La segunda, es la preocupación de un padre por la educación de sus hijos. Robert Graves, que había llegado a Mallorca en 1929 tuvo que abandonarla en 1936 a causa de la Guerra Civil. Regresó de nuevo en 1946 con su compañera sentimental Beryl Hodge, que después sería su esposa, y sus tres primeros hijos -William, Lucía y Juan, de 5, 3 años y 18 meses- y lo hizo a un pueblo, que seguía igual que cuando lo dejaron diez años atrás, y a una España inmersa en la dictadura y el retraso. El desvelo por la educación de sus hijos se hace entonces explícito. Graves quiere sortear las limitaciones del sistema educativo de la época para que sus hijos exploren la apertura de miras y el pensamiento libre. La familia Graves Holge quiere vivir en Mallorca, pero no en una dictadura, ante la que pasa desapercibida. Los adultos disponen de suficientes recursos para evitar ese conflicto pero los niños son muy vulnerables. El caso es que el matrimonio consiguió, finalmente, que sus hijos se educaran con éxito.
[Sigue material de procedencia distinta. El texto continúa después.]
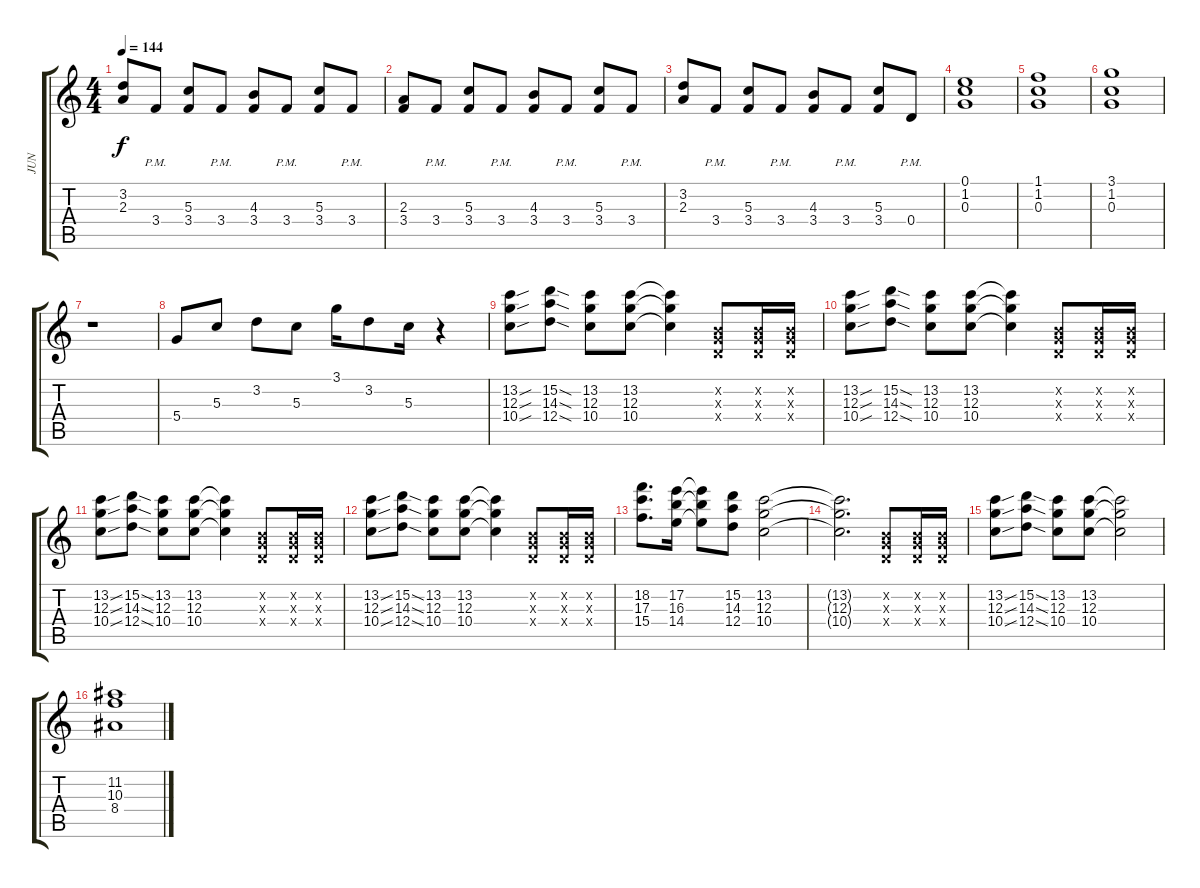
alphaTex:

Cuento esta historia porque me gustaría saber -sigo arrimando el ascua a la sardina de mis preocupaciones- si la Fundación Robert Graves, que dirige su hijo William -el primer experimento de éxito educativo de su padre- tiene la fórmula, la pedagogía y el método con el que educar a los niños nacidos en los pueblos para que se vinculen a la tierra, a los olivos seculares o a los castaños, al olor a otoño o a pación recién segá y a la vez al humanismo universal. Que los niños en las aldeas se sujeten a la tierra no solo por lo afectivo, sino por lo efectivo. Que puedan vivir en sus pueblos, armados con su propia cultura, sin que tengan que plantearse el horizonte único de la emigración a la ciudad. Que puedan sortear esta nueva y hegemónica dictadura combinada de pensamiento único urbano y tecnologías virtuales que todo lo homogeneizan. Que puedan ser, como soñó Robert Graves para sus hijos, locales y universales. Isleños y continentales, razonablemente felices, que puedan ordeñar cabras sin renunciar a estar iluminados por la Diosa Blanca.